Amongst his many achievements, Wren held the post of Professor of Astronomy at Gresham College, a job intimately involving him in the measurement of time. Wren personally designed more than one meteorological recording clock.
A visitor passing under Temple Bar into Paternoster Square (illustrated left), will see above his or her head, a statue of King Charles I. As it happens, it was Charles who in 1631, granted the founding Charter to the Worshipful Company of Clockmakers of London. His action led to the flowering of horology in the City and an outpouring of mechanical ingenuity unmatched for some 200 years.
Immediately ahead, the visitor will see a new building, housing the London Stock Exchange. High on its wall and carved deeply into the stone, is one of the most accurate noon-marks in the world, calculated by Dr. Frank King of Cambridge University.
A pylon, jutting out from the top of the building, carries a small disc at its extremity. This casts a round shadow on the wall of the building as noon approaches, with a bright sun-spot in its centre. Exact noon can be read, when the sun-spot touches the figure of eight line, marked with the days of the month.
----
▶ **THINGS TO DO**:
1: Transcribe the portion of the passage on the Paternoster Square noon-mark that opens with the words containing "A pylon, jutting" and closes with "of the month.".
2: Answer these questions from the passage on the Paternoster Square noon-mark:
(a) What post did Wren hold at Gresham College?
(b) In what year did Charles I grant the founding Charter to the Worshipful Company of Clockmakers of London?
(c) Who calculated the noon-mark carved into the wall of the building housing the London Stock Exchange?
3: Resume the passage on the Paternoster Square noon-mark, picking up after its final sentence.

▶ **MATERIAL PROVIDED**:
----
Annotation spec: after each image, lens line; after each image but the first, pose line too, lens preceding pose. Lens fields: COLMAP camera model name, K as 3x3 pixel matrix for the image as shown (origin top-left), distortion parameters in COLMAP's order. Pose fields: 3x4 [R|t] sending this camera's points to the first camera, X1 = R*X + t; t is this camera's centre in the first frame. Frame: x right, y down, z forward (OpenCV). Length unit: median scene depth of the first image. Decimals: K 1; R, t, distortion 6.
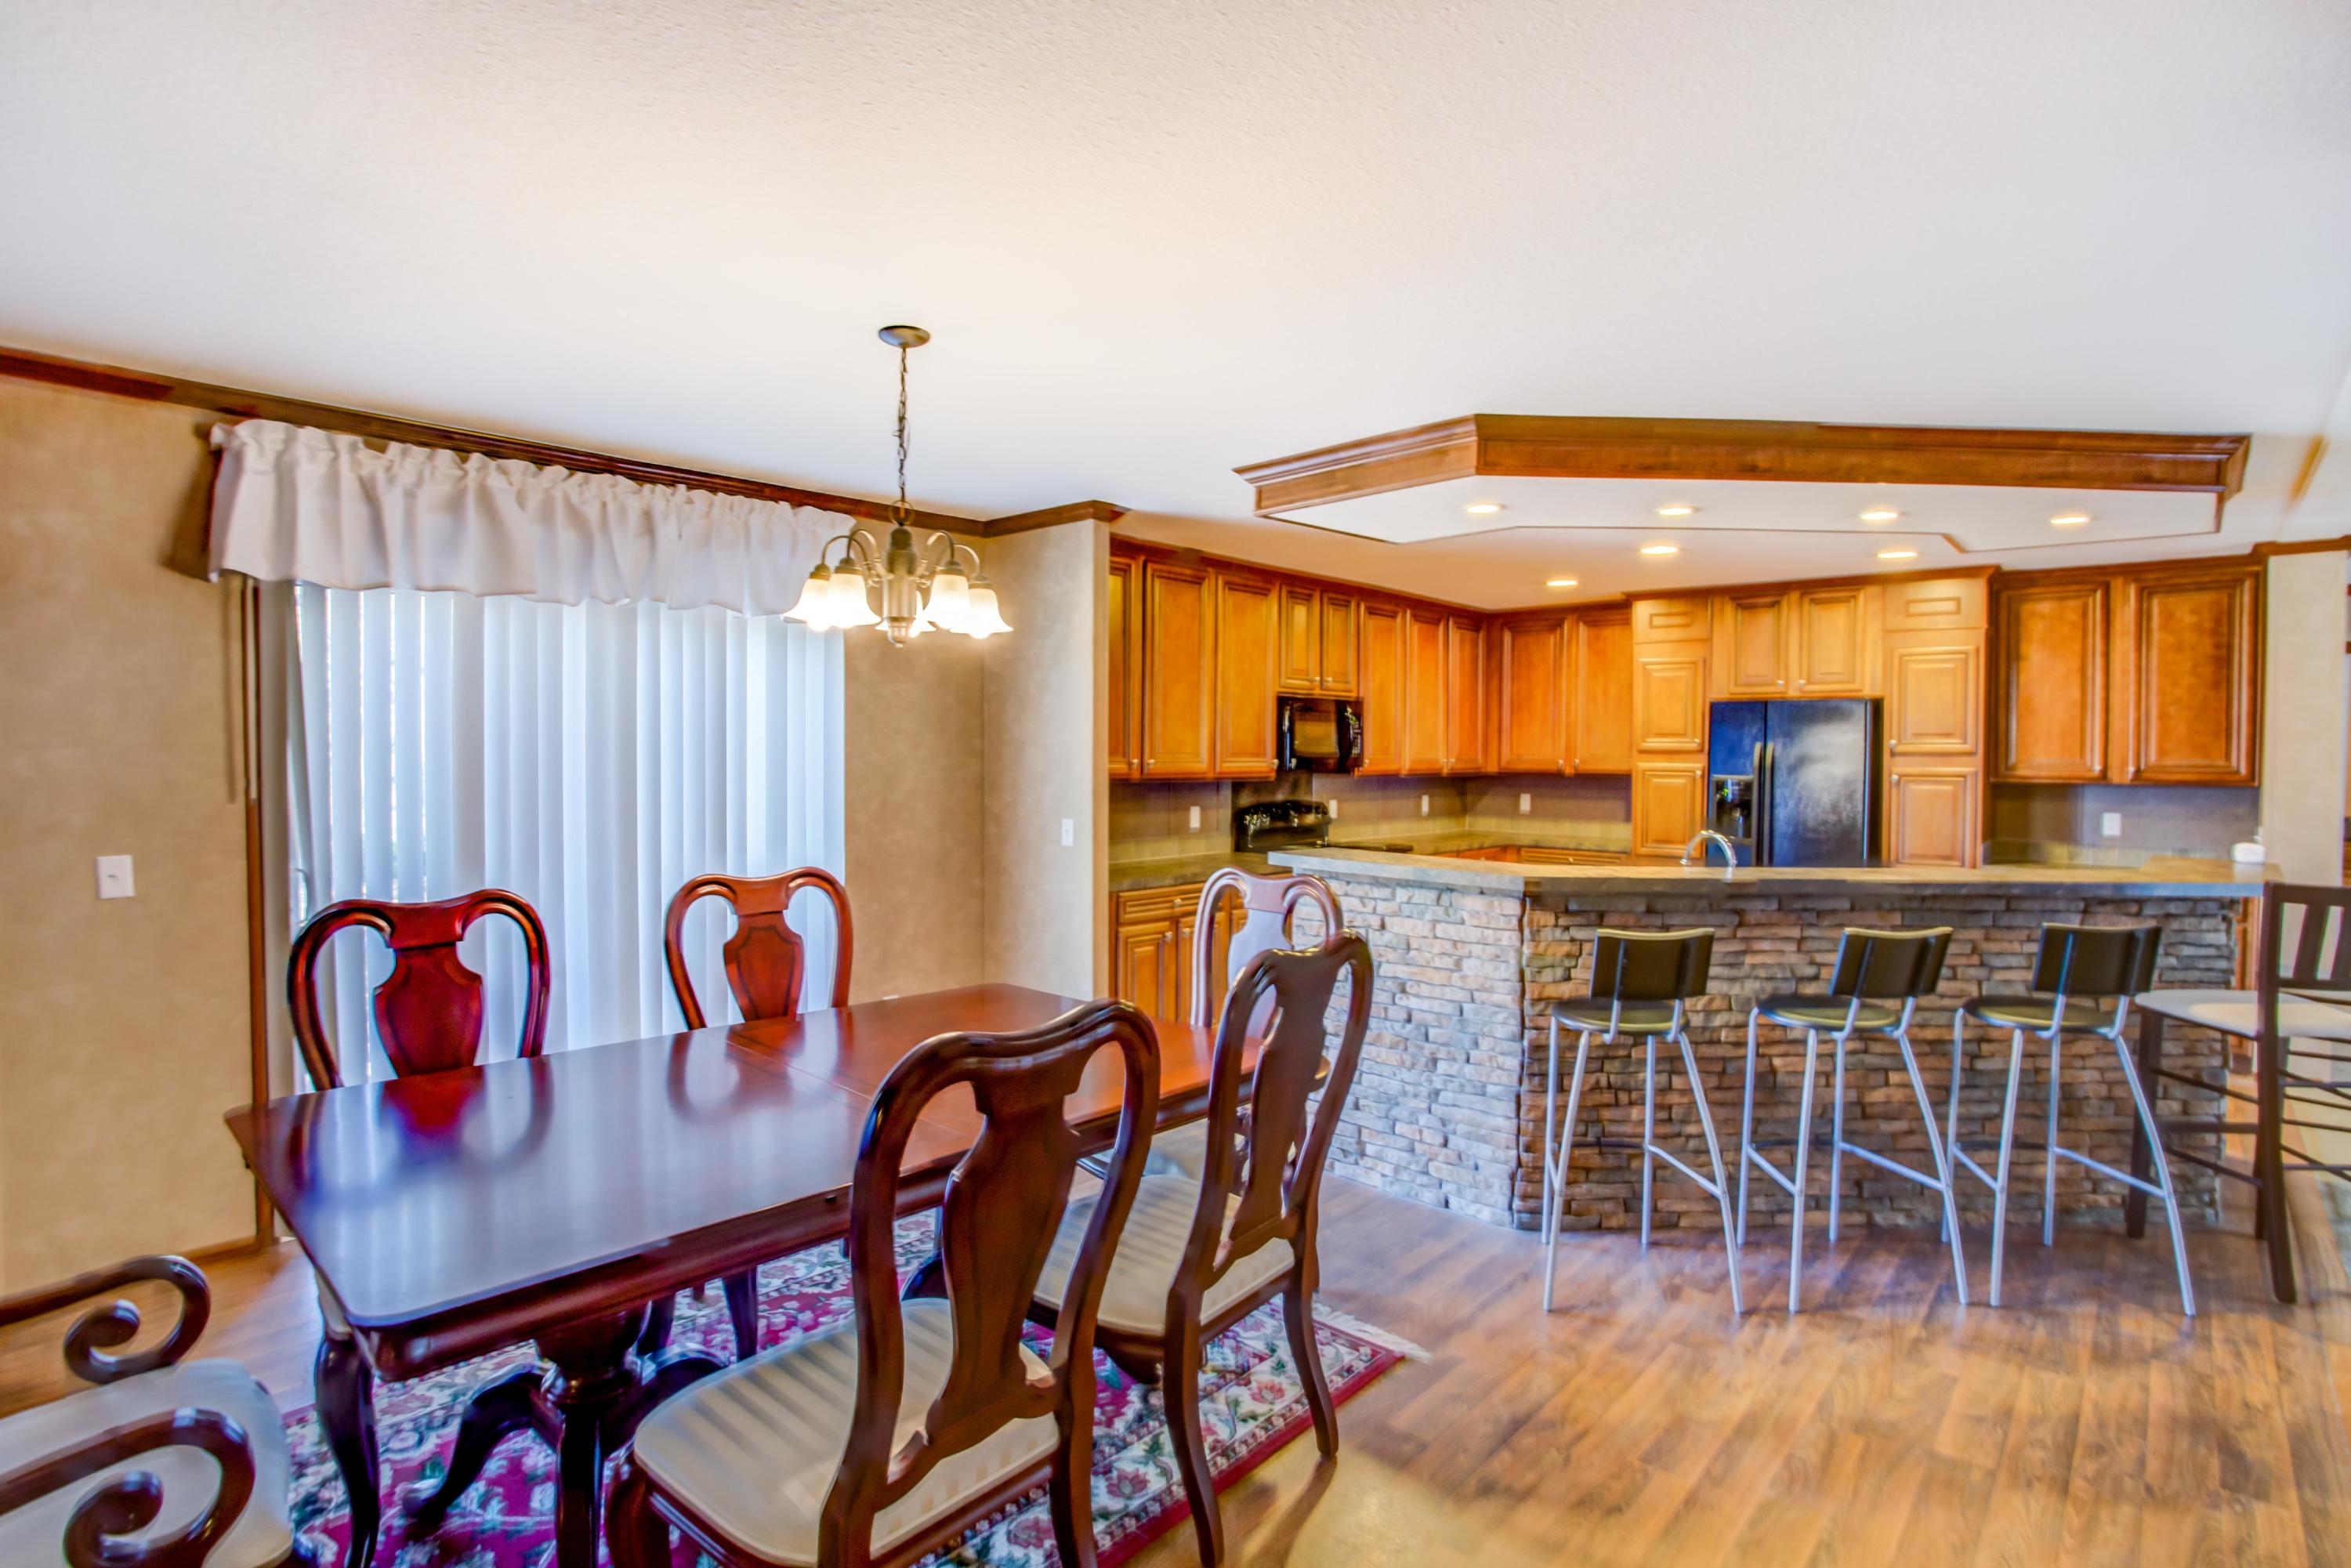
----
▶ **RESPONSES TO THE TASKS**:
1:
A pylon, jutting out from the top of the building, carries a small disc at its extremity. This casts a round shadow on the wall of the building as noon approaches, with a bright sun-spot in its centre. Exact noon can be read, when the sun-spot touches the figure of eight line, marked with the days of the month.

2:
(a) Professor of Astronomy
(b) 1631
(c) Dr. Frank King of Cambridge University

3:
If the visitor leaves the Stock Exchange to the right and proceeds straight ahead down the lane to Newgate, the Newgate Tower (carrying the Newgate Street Clock on its further side) will appear on the right.
To the north of the Newgate Street Clock, can be seen the ruins of Christchurch. This was a church designed by Wren and engineered by a second great 17th century polymath Robert Hooke. Hooke, who devised the balance-spring for watches c. 1663, visited and oversaw work on the church in August and November 1677 and February, April and June 1679. Finally, to the east of the clock, stands the massive British Telecom office-block. It was from this site, at the end of the 19th century, that Greenwich Mean Time was distributed via the electric telegraph, to cities throughout the United Kingdom.